An Old Concept, A New Need
Drive-ins typically conjure up nostalgic images of days gone by; of first dates and family outings to the movies in the car. When the Midwest Theater in Scottsbluff closed its doors temporarily due to COVID-19, Executive Director Billy Estes immediately missed the interaction of the theater. It wasn’t long before Estes had the creative idea to implement a drive-in theater, and the SkyView Drive-In Theater was born.
Improvising a screen on a box truck in Gering, Estes said “the first night it opened, we parked 97 cars and turned more than 100 cars away.” While the pop-up location wasn’t perfect, it filled an obvious niche; a longing for connection and entertainment, that were made difficult by public health concerns.
Before long, a donor came forward with a substantial donation that enabled them to buy a new projector and to provide free movies for eight weekends. The community’s response was exceedingly enthusiastic with sold out screenings every night.

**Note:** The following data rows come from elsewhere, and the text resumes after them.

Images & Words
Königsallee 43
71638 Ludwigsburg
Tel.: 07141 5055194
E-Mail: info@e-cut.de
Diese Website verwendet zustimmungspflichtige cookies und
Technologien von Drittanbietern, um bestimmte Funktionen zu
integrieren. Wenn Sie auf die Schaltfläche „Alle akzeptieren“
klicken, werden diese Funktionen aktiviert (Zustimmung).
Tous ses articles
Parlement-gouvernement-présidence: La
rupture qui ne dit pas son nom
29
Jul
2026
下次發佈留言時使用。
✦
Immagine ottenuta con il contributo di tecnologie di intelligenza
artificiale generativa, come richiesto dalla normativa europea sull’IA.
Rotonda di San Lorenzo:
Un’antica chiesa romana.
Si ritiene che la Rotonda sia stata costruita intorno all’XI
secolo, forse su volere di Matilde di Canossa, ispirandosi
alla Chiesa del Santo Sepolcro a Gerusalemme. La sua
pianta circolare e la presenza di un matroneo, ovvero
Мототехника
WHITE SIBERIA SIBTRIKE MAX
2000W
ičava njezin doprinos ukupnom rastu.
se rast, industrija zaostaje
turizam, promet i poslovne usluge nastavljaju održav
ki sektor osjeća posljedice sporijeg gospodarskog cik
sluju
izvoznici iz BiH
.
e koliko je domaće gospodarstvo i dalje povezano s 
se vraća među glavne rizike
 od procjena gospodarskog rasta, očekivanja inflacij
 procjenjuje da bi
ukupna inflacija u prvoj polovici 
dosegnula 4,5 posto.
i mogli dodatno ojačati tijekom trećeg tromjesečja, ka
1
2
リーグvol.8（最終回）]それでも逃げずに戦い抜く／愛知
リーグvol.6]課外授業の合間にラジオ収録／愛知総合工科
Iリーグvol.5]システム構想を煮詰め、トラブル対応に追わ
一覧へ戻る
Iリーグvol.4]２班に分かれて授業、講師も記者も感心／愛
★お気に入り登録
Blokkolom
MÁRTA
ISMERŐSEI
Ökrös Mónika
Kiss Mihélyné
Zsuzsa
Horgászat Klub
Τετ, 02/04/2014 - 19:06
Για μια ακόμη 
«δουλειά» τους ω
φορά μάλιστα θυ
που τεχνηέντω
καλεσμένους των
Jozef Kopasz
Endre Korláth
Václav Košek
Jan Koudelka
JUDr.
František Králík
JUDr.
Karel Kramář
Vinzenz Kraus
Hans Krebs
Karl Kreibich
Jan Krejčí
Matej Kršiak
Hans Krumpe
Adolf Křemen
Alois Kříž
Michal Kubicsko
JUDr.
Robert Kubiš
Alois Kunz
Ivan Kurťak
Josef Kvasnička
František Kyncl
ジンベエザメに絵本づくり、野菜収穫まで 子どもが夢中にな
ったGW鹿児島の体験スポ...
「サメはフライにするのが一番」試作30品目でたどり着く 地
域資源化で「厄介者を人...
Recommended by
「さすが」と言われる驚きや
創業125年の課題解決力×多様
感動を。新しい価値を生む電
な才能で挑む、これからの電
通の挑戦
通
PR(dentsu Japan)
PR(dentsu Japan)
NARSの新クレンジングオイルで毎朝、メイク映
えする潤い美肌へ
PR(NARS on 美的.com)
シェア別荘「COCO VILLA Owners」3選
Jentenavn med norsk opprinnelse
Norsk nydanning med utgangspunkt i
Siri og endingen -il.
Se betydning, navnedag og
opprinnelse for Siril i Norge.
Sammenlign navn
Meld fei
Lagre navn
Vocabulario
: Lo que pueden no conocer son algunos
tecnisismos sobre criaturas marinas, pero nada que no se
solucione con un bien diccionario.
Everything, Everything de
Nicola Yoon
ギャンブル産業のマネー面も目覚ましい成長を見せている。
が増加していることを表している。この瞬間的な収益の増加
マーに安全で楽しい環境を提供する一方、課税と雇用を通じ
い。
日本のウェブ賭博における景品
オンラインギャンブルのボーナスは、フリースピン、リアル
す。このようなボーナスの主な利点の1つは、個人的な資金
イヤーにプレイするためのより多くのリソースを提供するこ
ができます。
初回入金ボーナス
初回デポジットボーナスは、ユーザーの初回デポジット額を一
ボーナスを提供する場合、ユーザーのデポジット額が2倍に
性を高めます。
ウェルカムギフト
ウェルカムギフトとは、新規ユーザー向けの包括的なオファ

In May, a larger and more permanent site at the Midwest Regional Airport in Scottsbluff was secured that could accommodate 165 cars.
The project has been more fulfilling than Estes had initially imagined. “The pioneering spirit is alive and well, and people are willing to make things happen,” he said.
While support from the NCE and new income from the drive-in theater help to make up for some revenue losses, a gap still exists.
“The Nebraska Cultural Endowment has helped the Midwest Theater for many years, and we have been so blessed by this unique public and private match that only Nebraska has,” said Estes. “With the long-term effects unknown for us and others, the Nebraska Cultural Endowment has been so supportive through this time.”